No need; Serrano was coming. To the very spears he advanced, and opened with cross-bow and arquebus; yet the infidels remained firm. Then the dullest of the Christians discerned the ’tzin’s strategy, and knew well, if the line in front of them were not broken before the companies coming up the street closed upon their rear, they were indeed lost. So at the word, Mesa came, his guns charged to the muzzles. To avoid his own people, he sent one piece to the right of the centre of combat, and the other to the left, and trained both to obtain the deepest lines of cross-fire. The effect was indescribable; yet the lanes cloven through the kneeling ranks were instantly refilled.
The ’tzin became anxious.
“Look, Hualpa!” he said. “The companies should be up by this time. Can you see them?”
“The smoke is too great; I cannot see.”
Some of his people attacking the horsemen began to retreat behind the spearmen. He caught up the axe of the Spaniard, and ran where the smoke was most blinding. In a moment he was at the front; clear, inspiring, joyous even, rose his cry. He rushed upon a bowman, caught him in his arms, and bore him off with all his armor on. A hundred ready hands seized the unfortunate. Again the cry,—
“The ’tzin! The ’tzin!”
“Another victim for the gods!” he answered. “Hold fast, O my countrymen!
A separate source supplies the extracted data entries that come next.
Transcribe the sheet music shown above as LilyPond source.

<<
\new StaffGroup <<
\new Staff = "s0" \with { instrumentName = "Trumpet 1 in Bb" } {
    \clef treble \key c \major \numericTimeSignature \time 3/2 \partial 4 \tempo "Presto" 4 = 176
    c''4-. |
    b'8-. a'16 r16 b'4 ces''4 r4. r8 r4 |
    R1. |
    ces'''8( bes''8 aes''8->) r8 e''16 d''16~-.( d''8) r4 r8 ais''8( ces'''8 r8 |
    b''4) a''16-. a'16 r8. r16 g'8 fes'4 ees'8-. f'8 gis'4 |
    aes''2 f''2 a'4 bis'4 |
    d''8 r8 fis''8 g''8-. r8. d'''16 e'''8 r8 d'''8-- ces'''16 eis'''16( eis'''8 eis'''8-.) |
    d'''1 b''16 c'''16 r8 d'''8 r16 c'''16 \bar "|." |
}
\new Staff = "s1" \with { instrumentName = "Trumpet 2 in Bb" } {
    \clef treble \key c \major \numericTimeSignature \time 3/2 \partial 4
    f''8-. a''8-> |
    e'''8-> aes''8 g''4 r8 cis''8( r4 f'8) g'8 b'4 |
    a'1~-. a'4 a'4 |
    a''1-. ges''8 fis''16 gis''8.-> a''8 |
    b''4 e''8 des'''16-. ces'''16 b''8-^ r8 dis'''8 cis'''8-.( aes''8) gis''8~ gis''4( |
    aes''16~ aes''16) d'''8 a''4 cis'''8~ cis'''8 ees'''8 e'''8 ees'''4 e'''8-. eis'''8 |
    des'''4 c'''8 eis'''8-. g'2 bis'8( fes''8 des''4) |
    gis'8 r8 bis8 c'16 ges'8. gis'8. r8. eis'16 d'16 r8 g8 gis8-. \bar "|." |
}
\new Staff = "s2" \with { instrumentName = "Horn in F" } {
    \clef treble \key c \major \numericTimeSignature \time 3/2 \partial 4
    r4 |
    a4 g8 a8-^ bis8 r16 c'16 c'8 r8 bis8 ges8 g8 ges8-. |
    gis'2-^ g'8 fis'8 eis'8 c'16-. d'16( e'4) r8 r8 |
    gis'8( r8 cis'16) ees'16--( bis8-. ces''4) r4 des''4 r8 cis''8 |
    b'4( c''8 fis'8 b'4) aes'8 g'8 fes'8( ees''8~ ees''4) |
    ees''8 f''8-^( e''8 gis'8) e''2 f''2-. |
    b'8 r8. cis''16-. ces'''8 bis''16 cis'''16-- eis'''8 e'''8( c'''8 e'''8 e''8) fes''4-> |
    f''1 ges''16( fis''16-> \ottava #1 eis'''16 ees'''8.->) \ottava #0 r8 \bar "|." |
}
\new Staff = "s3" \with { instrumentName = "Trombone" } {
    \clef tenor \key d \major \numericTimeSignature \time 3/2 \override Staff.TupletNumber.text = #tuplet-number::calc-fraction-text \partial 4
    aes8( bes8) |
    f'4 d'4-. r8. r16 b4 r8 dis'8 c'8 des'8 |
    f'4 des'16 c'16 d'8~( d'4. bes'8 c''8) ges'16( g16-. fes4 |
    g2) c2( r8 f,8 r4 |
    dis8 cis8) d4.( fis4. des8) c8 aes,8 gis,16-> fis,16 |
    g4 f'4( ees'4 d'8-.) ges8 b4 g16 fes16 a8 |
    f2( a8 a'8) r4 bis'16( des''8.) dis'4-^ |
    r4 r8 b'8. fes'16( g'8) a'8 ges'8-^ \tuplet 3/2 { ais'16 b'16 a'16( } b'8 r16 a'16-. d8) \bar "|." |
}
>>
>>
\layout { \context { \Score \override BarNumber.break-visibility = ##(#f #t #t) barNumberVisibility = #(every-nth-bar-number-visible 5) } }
Behind the strangers come the companies. Do what I say, and Anahuac shall live.”
At his word, they arose; at his word again, they advanced, with levelled spears. Faster the missiles smote them; the horsemen raged; each Spaniard felt, unless that line were broken his doom was come. Alvarado fought, never thinking of defence. The bowmen and arquebusiers recoiled. Twice Mesa drew back his guns. Finally, Don Pedro outdid himself, and broke the fence of spears; his troop followed him; right and left they plunged, killing at every step. At places, the onset of the infidels slackened, halted; then the ranks began to break into small groups; at last, they dropped their arms, and fairly fled, bearing the ’tzin away in the mighty press for life. At their backs rode the vengeful horsemen, and behind the horsemen, over the dead and shrieking wretches, moved Serrano and Mesa.
And to the very gates of the palace the fight continued. A ship in its passage displaces a body of water; behind, however, follows an equal reflux: so with the Christians, except that the masses who closed in upon their rear outnumbered those they put to rout in front. Their rapid movement had the appearance of flight; on the other hand, that of the infidels had the appearance of pursuit. The sortie was not again repeated.
Seven days the assault went on,—a week of fighting, intermitted only at night, under cover of which the Aztecs carried off their dead and wounded,—the former to the lake, the latter to the hospitals. Among the Christians some there were who had seen grand wars; some had even served under the Great Captain: but, as they freely averred, never had they seen such courage, devotion, and endurance, such indifference to wounds and death, as here. At times, the struggle was hand to hand; then, standing upon their point of honor, the infidels perished by scores in vain attempts to take alive whom they might easily have slain; and this it was,—this fatal point of honor,—more than superiority in any respect, that made great battles so bloodless to the Spaniards. Still, nearly all of the latter were wounded, a few disabled, and seven killed outright. Upon the Tlascalans the losses chiefly fell; hundreds of them were killed; hundreds more lay wounded in the chambers of the palace.